I felt like I had been broken up with. Several people in leadership told us "you didn't do anything wrong. It's not your fault" as they delivered the same canned speeches to us. But that's the break-up equivalent speech to "it's not you, it's me" and it still is hurtful and a shock. Many of my co-workers and including myself saw ourselves staying here and never working anywhere else.
I will tell you I didn’t think I would ever want to put on that #BPTW tee again. I didn’t want to even get up and get out of bed and go into work. But I didn’t want to give in either. As the days have passed, we have gotten more information as to what will happen to us. We have been given more resources than I could even imagine. I am trying to have a #gratitudeattitude for what I have been given and the experience that I have learned even in this past year.

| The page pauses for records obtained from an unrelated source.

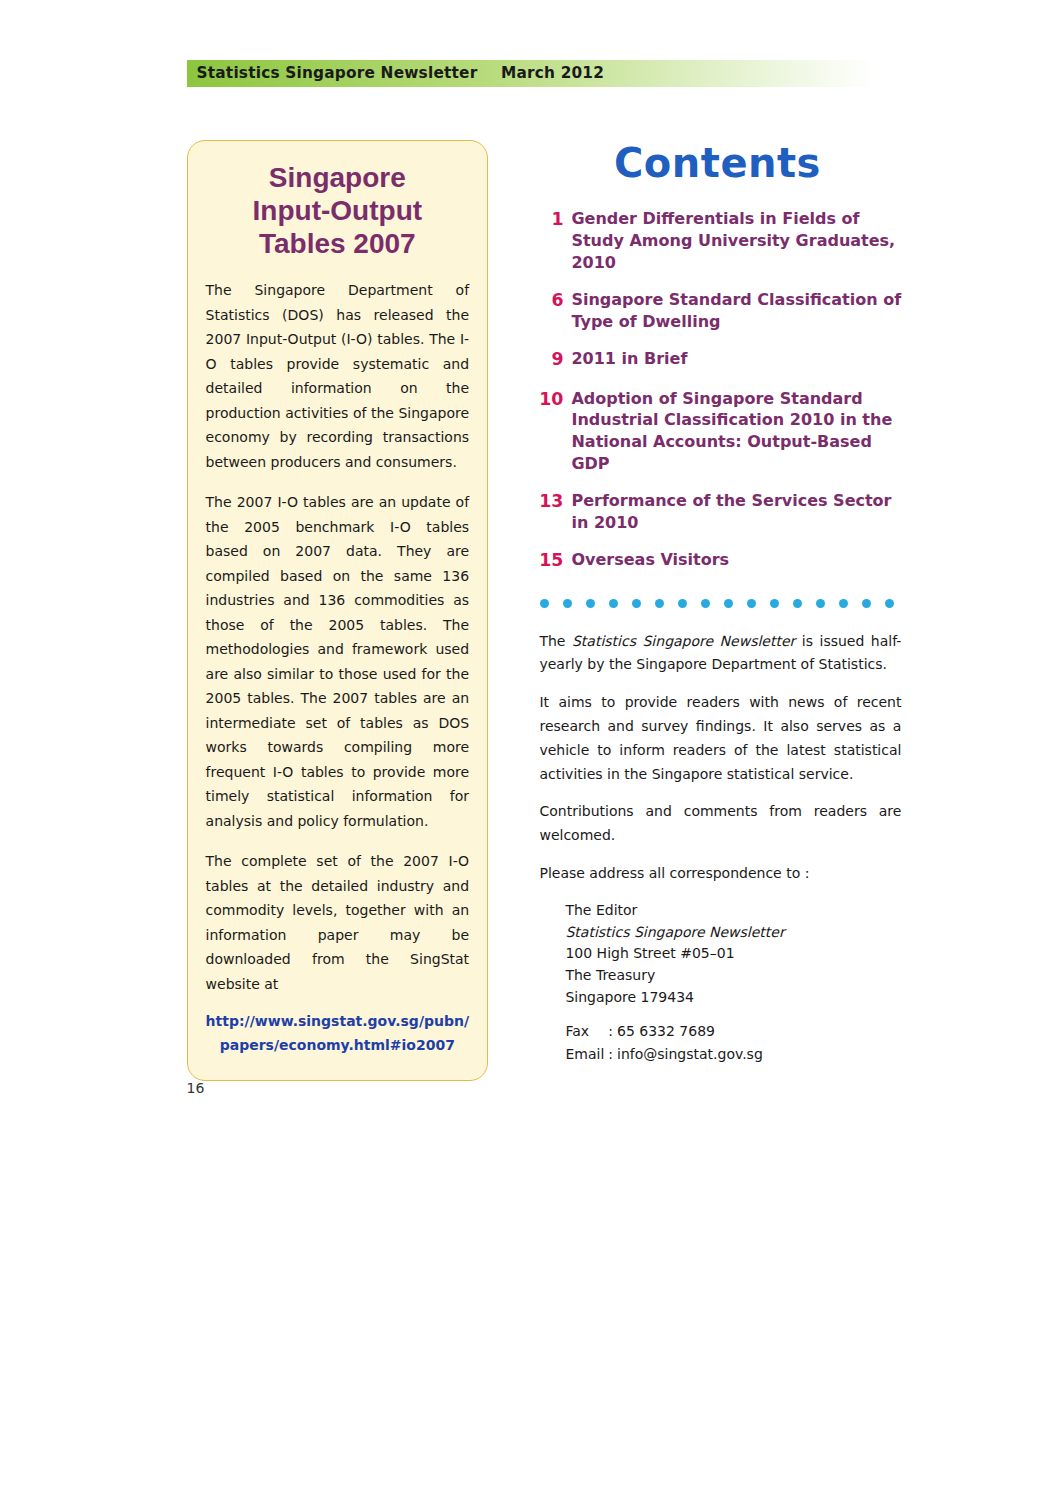Statistics Singapore Newsletter March 2012
Singapore
Input-Output
Tables 2007
The Singapore Department of Statistics (DOS) has released the 2007 Input-Output (I-O) tables. The I-O tables provide systematic and detailed information on the production activities of the Singapore economy by recording transactions between producers and consumers.
The 2007 I-O tables are an update of the 2005 benchmark I-O tables based on 2007 data. They are compiled based on the same 136 industries and 136 commodities as those of the 2005 tables. The methodologies and framework used are also similar to those used for the 2005 tables. The 2007 tables are an intermediate set of tables as DOS works towards compiling more frequent I-O tables to provide more timely statistical information for analysis and policy formulation.
The complete set of the 2007 I-O tables at the detailed industry and commodity levels, together with an information paper may be downloaded from the SingStat website at
http://www.singstat.gov.sg/pubn/
papers/economy.html#io2007
Contents
1 Gender Differentials in Fields of Study Among University Graduates, 2010
6 Singapore Standard Classification of Type of Dwelling
92011 in Brief
10 Adoption of Singapore Standard Industrial Classification 2010 in the National Accounts: Output-Based GDP
13 Performance of the Services Sector in 2010
15 Overseas Visitors
The Statistics Singapore Newsletter is issued half-yearly by the Singapore Department of Statistics.
It aims to provide readers with news of recent research and survey findings. It also serves as a vehicle to inform readers of the latest statistical activities in the Singapore statistical service.
Contributions and comments from readers are welcomed.
Please address all correspondence to :
The Editor Statistics Singapore Newsletter 100 High Street #05–01 The Treasury Singapore 179434
| Fax | : | 65 6332 7689 |
| Email | : | info@singstat.gov.sg |
16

Our company has taken care of us the best they can. We have been given time to search and transition into a new position, severance if we do not find something and numerous job fairs to attend as well as coaching, etc. There are so many opportunities for us to apply ourselves and make ourselves even better than we already are.
I remember losing my job a couple of years ago. I had nothing. I remember feeling broken and bruised and felt like giving up. I felt like I had no clue as to what I was doing as I was having struggles in both my personal and professional life at that time. I lost all my confidence. I cried every day-many times a day sometimes. I hurt so bad but I did take comfort in knowing I was going through this tragedy for some purpose. He never gives us more than we can handle.

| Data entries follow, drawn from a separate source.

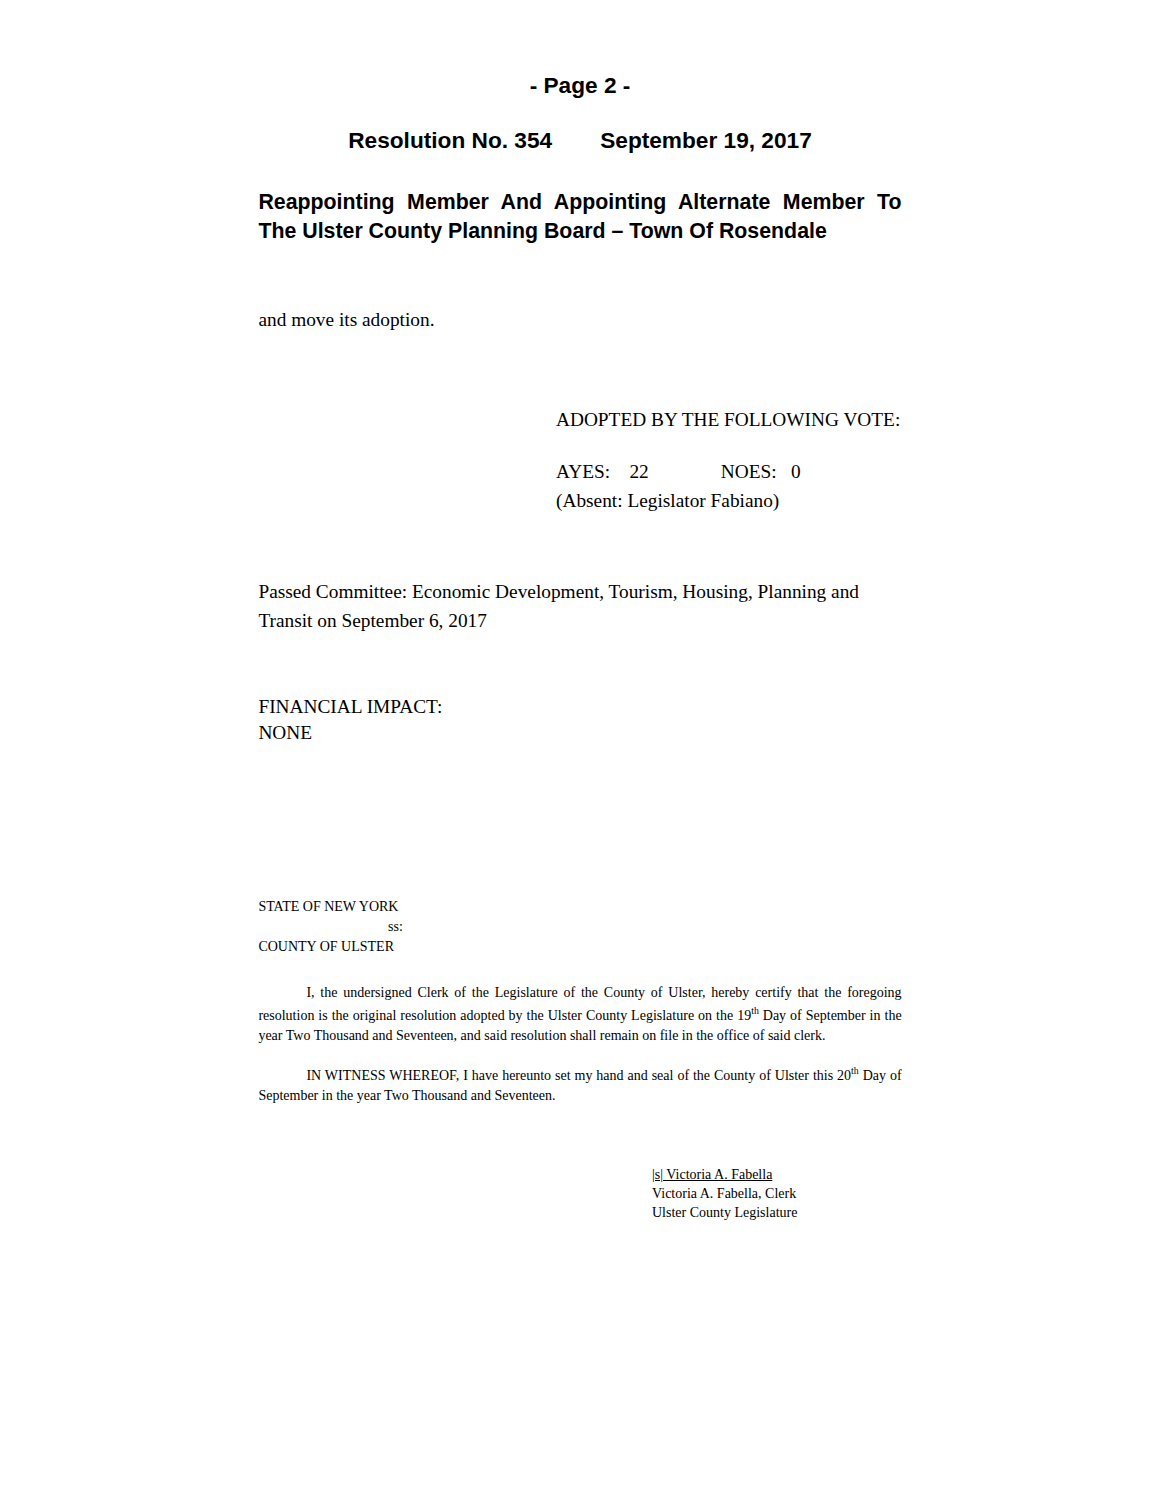- Page 2 -
Resolution No. 354 September 19, 2017
Reappointing Member And Appointing Alternate Member To The Ulster County Planning Board – Town Of Rosendale
and move its adoption.
ADOPTED BY THE FOLLOWING VOTE:
AYES: 22NOES: 0
(Absent: Legislator Fabiano)
Passed Committee: Economic Development, Tourism, Housing, Planning and Transit on September 6, 2017
FINANCIAL IMPACT:
NONE
STATE OF NEW YORK
ss:
COUNTY OF ULSTER
I, the undersigned Clerk of the Legislature of the County of Ulster, hereby certify that the foregoing resolution is the original resolution adopted by the Ulster County Legislature on the 19th Day of September in the year Two Thousand and Seventeen, and said resolution shall remain on file in the office of said clerk.
IN WITNESS WHEREOF, I have hereunto set my hand and seal of the County of Ulster this 20th Day of September in the year Two Thousand and Seventeen.
|s| Victoria A. Fabella
Victoria A. Fabella, Clerk
Ulster County Legislature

While I sit here and write this, everything is unknown to me. I will be taking advantage of Resume writing classes, LinkedIn branding, job fairs and job searching in the next few weeks. I am confident that this did happen to me for a reason. I am not certain why, but I do hope that I can be a blessing to someone else during this time.
I am reminded of a couple of my favorite Bible verses that help me as I am fearful and anxious: Deuteronomy 31:16 “Be strong and of a good courage, fear not, nor be afraid of them: for the Lord thy God, he it is that doth go with thee; he will not fail thee, nor forsake thee.” We are also told in Matthew 6:34 “Take no thought therefore for the morrow; for the morrow shall take thought for the things of itself. Sufficient unto the day is the evil thereof.” Take no thought about tomorrow. In other words, I need to leave my trust in Him for tomorrow and not worry about it. The last verse that I like is Jeremiah 29:11 “For I know the thoughts that I think toward you, saith the Lord, thoughts of peace, and not of evil, to give you an expected end.” What a beautiful thought to know that He knows our thoughts but He already has our plans laid out for us. We may struggle to get up but He knows He has our back and will ultimately get us to where we need to be. And that my friends, is what I think #blessed really is.

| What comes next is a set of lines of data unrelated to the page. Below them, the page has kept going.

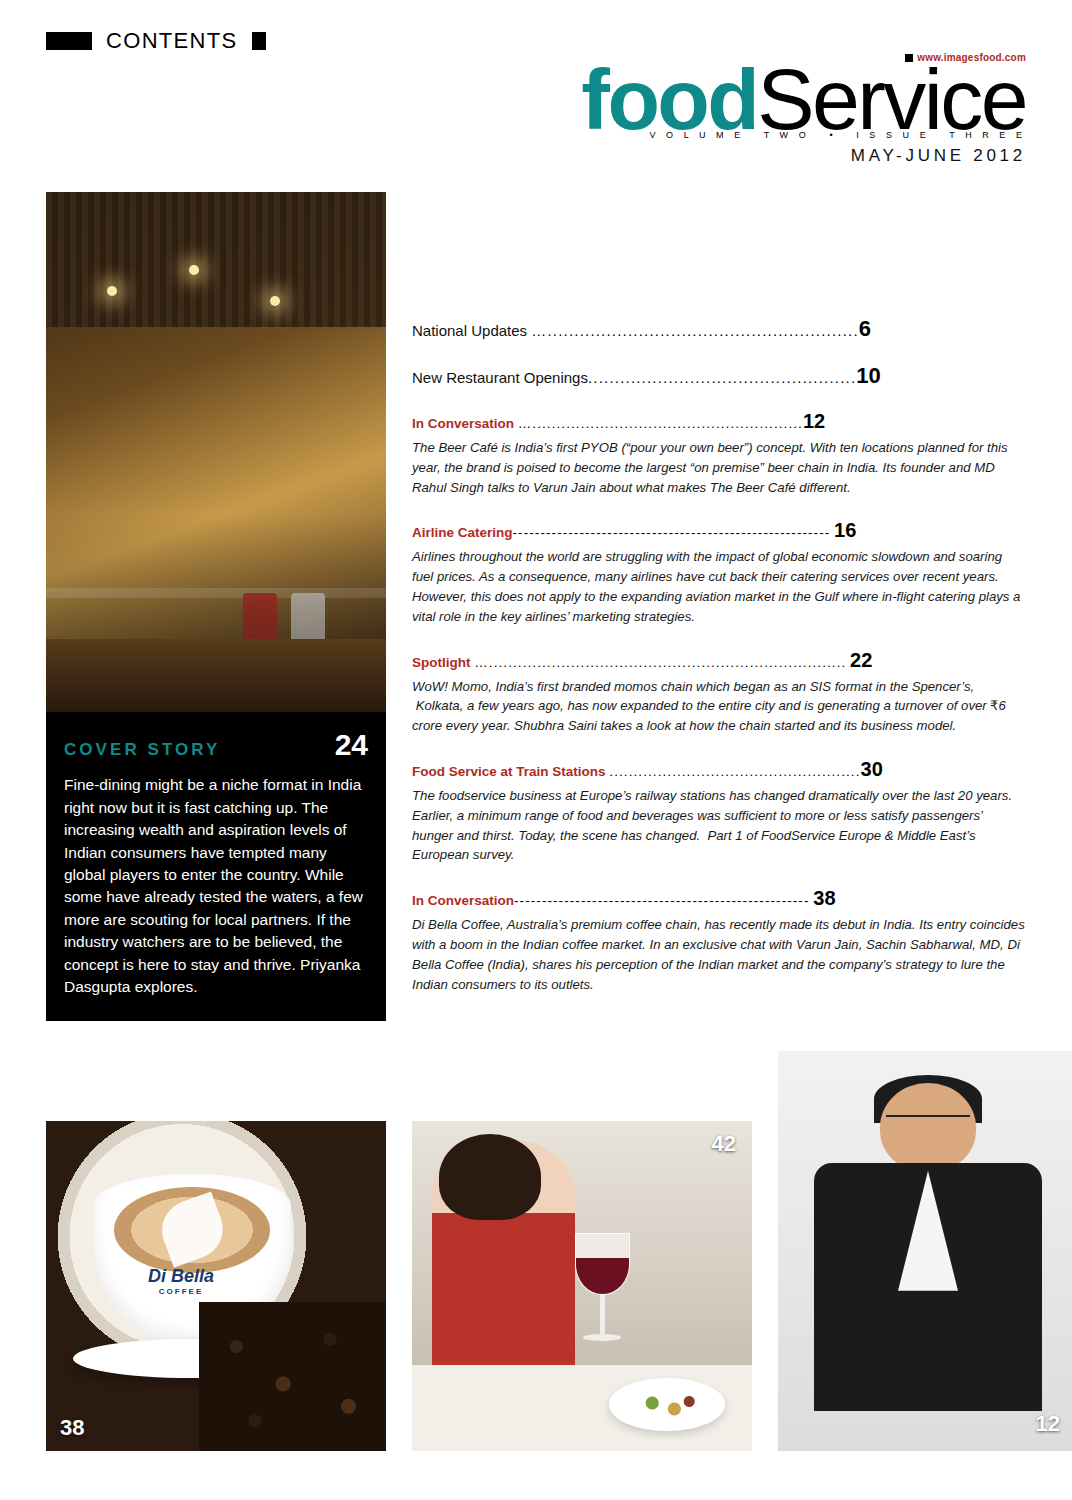CONTENTS
www.imagesfood.com
food Service
V O L U M E T W O • I S S U E T H R E E
MAY-JUNE 2012
COVER STORY
24
Fine-dining might be a niche format in India right now but it is fast catching up. The increasing wealth and aspiration levels of Indian consumers have tempted many global players to enter the country. While some have already tested the waters, a few more are scouting for local partners. If the industry watchers are to be believed, the concept is here to stay and thrive. Priyanka Dasgupta explores.
National Updates ….......................................................... 6
New Restaurant Openings.................................................. 10
In Conversation …........................................................ 12
The Beer Café is India’s first PYOB (“pour your own beer”) concept. With ten locations planned for this year, the brand is poised to become the largest “on premise” beer chain in India. Its founder and MD Rahul Singh talks to Varun Jain about what makes The Beer Café different.
Airline Catering--------------------------------------------------------- 16
Airlines throughout the world are struggling with the impact of global economic slowdown and soaring fuel prices. As a consequence, many airlines have cut back their catering services over recent years. However, this does not apply to the expanding aviation market in the Gulf where in-flight catering plays a vital role in the key airlines’ marketing strategies.
Spotlight ….......................................................................... 22
WoW! Momo, India’s first branded momos chain which began as an SIS format in the Spencer’s, Kolkata, a few years ago, has now expanded to the entire city and is generating a turnover of over ₹6 crore every year. Shubhra Saini takes a look at how the chain started and its business model.
Food Service at Train Stations .................................................... 30
The foodservice business at Europe’s railway stations has changed dramatically over the last 20 years. Earlier, a minimum range of food and beverages was sufficient to more or less satisfy passengers’ hunger and thirst. Today, the scene has changed. Part 1 of FoodService Europe & Middle East’s European survey.
In Conversation----------------------------------------------------- 38
Di Bella Coffee, Australia’s premium coffee chain, has recently made its debut in India. Its entry coincides with a boom in the Indian coffee market. In an exclusive chat with Varun Jain, Sachin Sabharwal, MD, Di Bella Coffee (India), shares his perception of the Indian market and the company’s strategy to lure the Indian consumers to its outlets.
Di BellaCOFFEE
38
42
12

So as I am moving in this new direction in my life, I am thrilled with the prospect of a new challenge. I am nervous as anyone can expect but I am grateful for all of the tools and resources I have been given. I am #sorrynotsorry that I feel somewhat confident this time around. I won’t say overly confident, but I will say that I feel like I am in such a better place this time around. I am in the same situation with hundreds or even thousands of other teammates and I wish nothing but the best for all of us as we go through this journey together.
So because this is a fashion blog after all, I am wearing this fun black dress that I actually purchased earlier this year and really didn’t have a chance to wear yet.
Dress- Eloquii (online early this year)
Shoes- Just Fab (online last year)
Purse-Betsey Ross via Nordstrom Rack (recent)
Thank you for reading and following along with me!